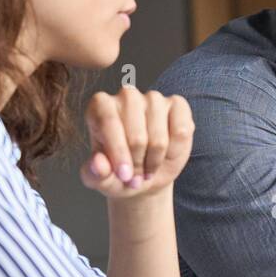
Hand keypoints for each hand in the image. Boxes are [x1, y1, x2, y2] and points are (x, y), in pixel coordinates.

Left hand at [79, 88, 193, 198]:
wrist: (146, 175)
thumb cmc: (118, 173)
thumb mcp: (102, 180)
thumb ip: (94, 174)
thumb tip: (98, 164)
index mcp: (100, 106)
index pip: (109, 123)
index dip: (118, 153)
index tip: (124, 176)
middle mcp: (127, 96)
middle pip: (136, 136)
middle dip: (137, 163)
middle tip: (135, 177)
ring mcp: (154, 98)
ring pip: (159, 138)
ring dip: (155, 161)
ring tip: (147, 168)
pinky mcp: (178, 104)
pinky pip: (181, 131)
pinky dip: (175, 151)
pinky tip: (166, 153)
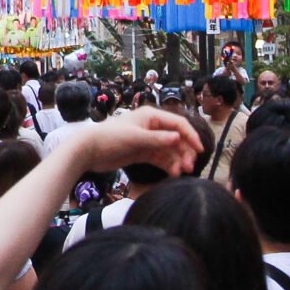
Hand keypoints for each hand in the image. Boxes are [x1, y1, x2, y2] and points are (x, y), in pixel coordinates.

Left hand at [68, 108, 203, 178]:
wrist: (88, 150)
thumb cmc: (110, 138)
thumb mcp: (135, 138)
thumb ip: (157, 139)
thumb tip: (178, 138)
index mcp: (151, 116)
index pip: (178, 124)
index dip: (191, 136)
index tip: (200, 150)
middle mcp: (152, 126)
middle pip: (176, 138)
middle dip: (185, 151)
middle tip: (190, 166)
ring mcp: (148, 140)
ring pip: (170, 150)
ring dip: (178, 160)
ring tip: (181, 172)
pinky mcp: (143, 152)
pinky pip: (160, 158)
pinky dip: (168, 165)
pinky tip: (174, 173)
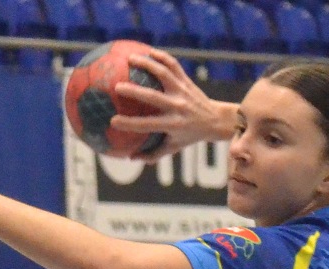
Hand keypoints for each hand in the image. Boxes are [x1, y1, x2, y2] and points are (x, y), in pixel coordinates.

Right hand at [109, 49, 235, 162]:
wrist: (215, 120)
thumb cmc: (189, 136)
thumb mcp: (173, 147)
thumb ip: (153, 154)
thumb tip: (130, 158)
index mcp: (172, 125)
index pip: (147, 125)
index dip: (130, 124)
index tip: (112, 121)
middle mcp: (177, 106)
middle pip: (153, 97)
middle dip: (135, 92)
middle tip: (116, 87)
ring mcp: (182, 91)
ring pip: (164, 74)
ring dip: (147, 64)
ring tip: (130, 58)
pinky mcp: (186, 81)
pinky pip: (173, 65)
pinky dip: (162, 57)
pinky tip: (148, 51)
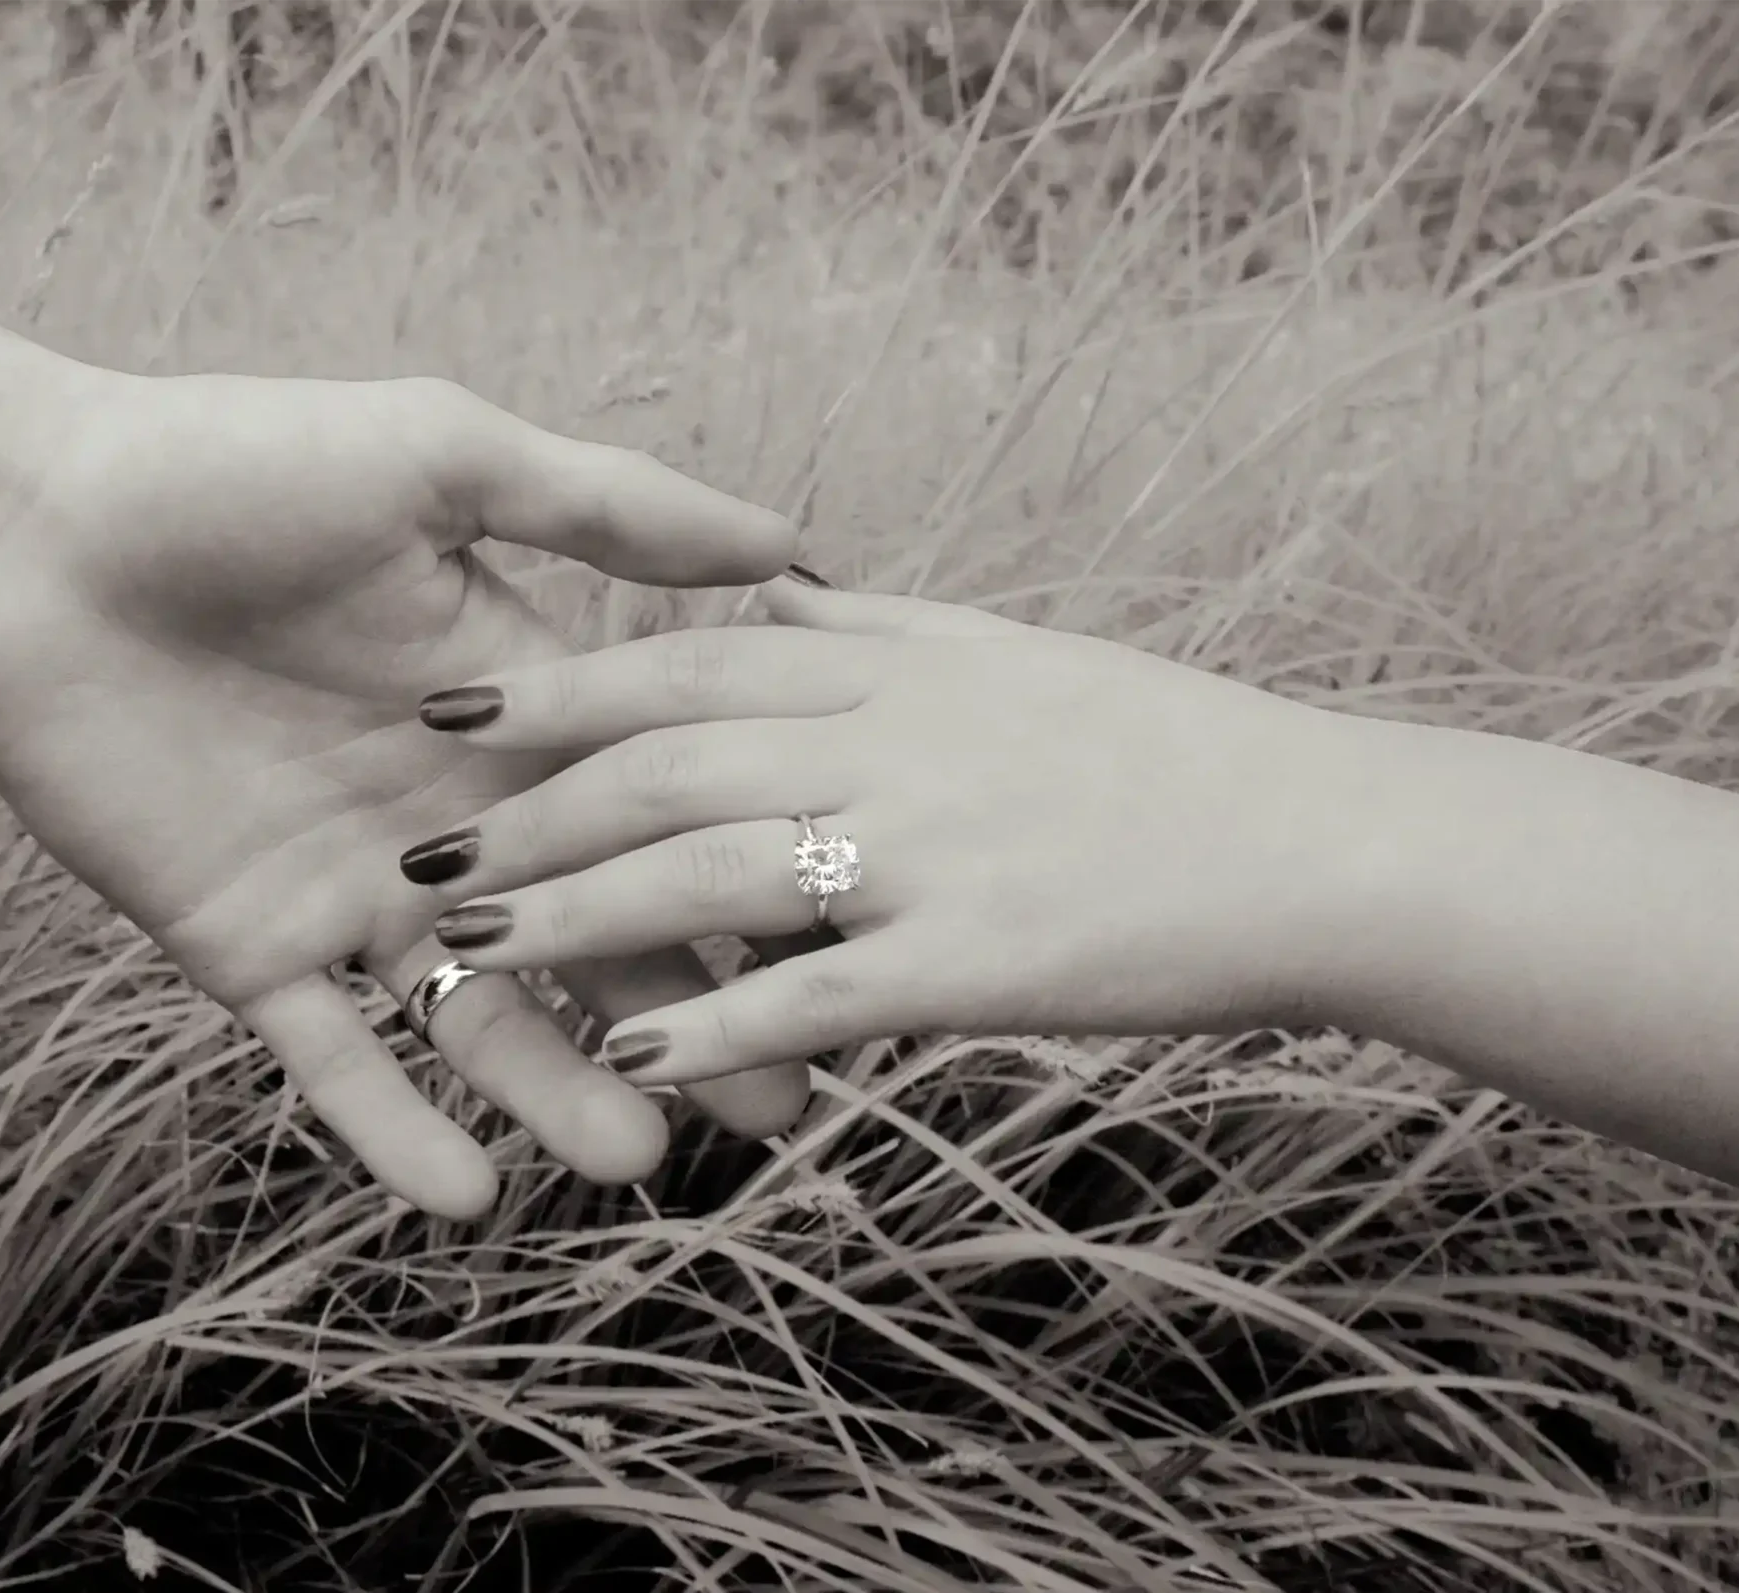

● ● ●

### [Exercise aim]
Without changing a word, retype the data above and omit its pictures.

### [Response to the task]
Hand keypoints for each hand in the image. Boxes are [x1, y1, x2, y2] and points are (x, y), in pixel coordinates.

Left hand at [79, 88, 193, 198]:
wrist: (146, 175)
thumb cmc: (118, 173)
thumb mcp: (102, 180)
thumb ip: (94, 174)
thumb tip: (98, 164)
index mcp: (100, 106)
index pip: (109, 123)
index dip: (118, 153)
index tip: (124, 176)
middle mcp: (127, 96)
middle pip: (136, 136)
middle dip: (137, 163)
middle tip: (135, 177)
ring mcp: (154, 98)
ring pip: (159, 138)
ring dip: (155, 161)
ring tip: (147, 168)
pinky mcp: (178, 104)
pinky pip: (181, 131)
pinky dip: (175, 151)
pinky tip: (166, 153)
Hand keypoints for each hand in the image. Boxes are [x1, y1, x2, y2] and points are (x, y), in pixel coordinates.

Left hand at [68, 108, 203, 178]:
wrist: (88, 150)
thumb cmc: (110, 138)
thumb mcp: (135, 138)
thumb ip: (157, 139)
thumb tip: (178, 138)
index mcp: (151, 116)
index pip: (178, 124)
index dip: (191, 136)
index tip: (200, 150)
middle mcp: (152, 126)
middle pip: (176, 138)
middle dip: (185, 151)
middle tip: (190, 166)
ring mcp: (148, 140)
ring pip: (170, 150)
ring dip: (178, 160)
ring tip: (181, 172)
pinky mcp: (143, 152)
pinky pip: (160, 158)
pinky dip: (168, 165)
pinky tip: (174, 173)
Hand keypoints for each hand in the image. Boxes are [x1, y1, x2, y2] and points are (x, y), in pixel coordinates.

Right hand at [109, 49, 235, 162]:
wrist: (215, 120)
thumb cmc: (189, 136)
thumb mcp: (173, 147)
thumb ip: (153, 154)
thumb tip: (130, 158)
index mcp: (172, 125)
index pip: (147, 125)
index dip: (130, 124)
index tip: (112, 121)
middle mcp: (177, 106)
middle pip: (153, 97)
middle dip: (135, 92)
middle tip: (116, 87)
ring mcp: (182, 91)
ring pip: (164, 74)
ring dip: (147, 64)
ring tip: (130, 58)
pinky mcp: (186, 81)
pinky pip: (173, 65)
pinky dip: (162, 57)
pinky tip: (148, 51)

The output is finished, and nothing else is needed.